C : En 2016, Facebook avait pris quelques mesures
A : Oui, mais exclusivement pour les ados. Ceux de 13 à 17 ans par exemple ne peuvent pas en théorie recevoir de messages d’inconnus, leur contenu est automatiquement partagé par défaut avec leurs amis Facebook et leurs profils ne sont pas référencés sur Google.
Rien, par contre, du côté des journalistes ou personnalités publiques harcelées sur le réseau social.
C : Peut-on aujourd’hui porter plainte si l’on est victime de cyberharcèlement ?
A : Bien sûr. Mais cela aboutit peu. Et comme le disait Marion Seclin dans son TedX, cela demande beaucoup d’énergie et beaucoup de temps de porter plainte contre 40 000 pseudonymes. (EXTRAIT 4)
C : Il existe aussi d’autres plateformes de signalement du cyberharcèlement, outre les réseaux sociaux.

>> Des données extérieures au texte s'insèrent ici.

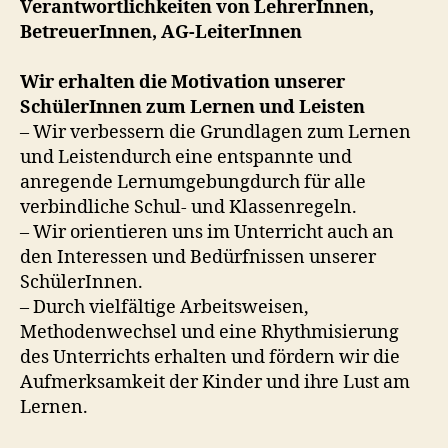
Verantwortlichkeiten von LehrerInnen,
BetreuerInnen, AG-LeiterInnen
Wir erhalten die Motivation unserer
SchülerInnen zum Lernen und Leisten
– Wir verbessern die Grundlagen zum Lernen
und Leistendurch eine entspannte und
anregende Lernumgebungdurch für alle
verbindliche Schul- und Klassenregeln.
– Wir orientieren uns im Unterricht auch an
den Interessen und Bedürfnissen unserer
SchülerInnen.
– Durch vielfältige Arbeitsweisen,
Methodenwechsel und eine Rhythmisierung
des Unterrichts erhalten und fördern wir die
Aufmerksamkeit der Kinder und ihre Lust am
Lernen.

A : Pharos, par exemple. C’est la plateforme d’Harmonisation, d’Analyse, de Recoupement et d’Orientation des Signalements du gouvernement. Attention, cependant, les contenus ou comportements, je cite “que vous jugez simplement immoraux ou nuisibles” ne peuvent être signalés sur Pharos.
Si vous pensez avoir été victime de cyberharcèlement, qui concerne autre chose que la haine raciale, ethnique ou religieuse, l’apologie du terrorisme etc, vous pouvez allez sur internet-signalement.gouv.fr
C : Surtout, un texte de loi est en train d’être mis en place
A : La secrétaire d’État à l’égalité Femme/Homme Marlène Schiappa a fait visiblement du cyberharcèlement un combat. Si rien n’a été fait pour l’instant, elle compte agir en proposant un texte de loi qui prévoit de punir les cyber-harceleurs dès le premier message je cite, « insultant, dégradant ou menaçant ». Les cyber-harceleurs risqueraient désormais 45 000 euros d’amende et jusqu’à 3 ans de prison.
Sachez aussi qu’un numéro vert a été mis en place si vous ou quelqu’un de votre famille est victime de cyber-harcèlement, il s’agit du 0800 200 000.
C : Merci Angèle Chatelier pour ces précisions sur le cyber-harcèlement. Je rappelle aussi que la saison 2 de 13 Reasons Why qui traite de ce sujet est disponible sur Netflix le 18 mai. A très bientôt.
De Nadia Daam à Caroline De Haas… Le cyberharcèlement : ce mal qui fait fuir les gens des réseaux
Qu’elles soient connues ou non, qu’elles soient militantes ou non, le cyberharcèlement touche un très grand nombre de personnes sur les réseaux sociaux. Le gouvernement a décidé de légiférer sur la question et les plateformes se sentent désarmées face à ce problème. Avec Angèle Chatelier, on fait le point sur ce fléau.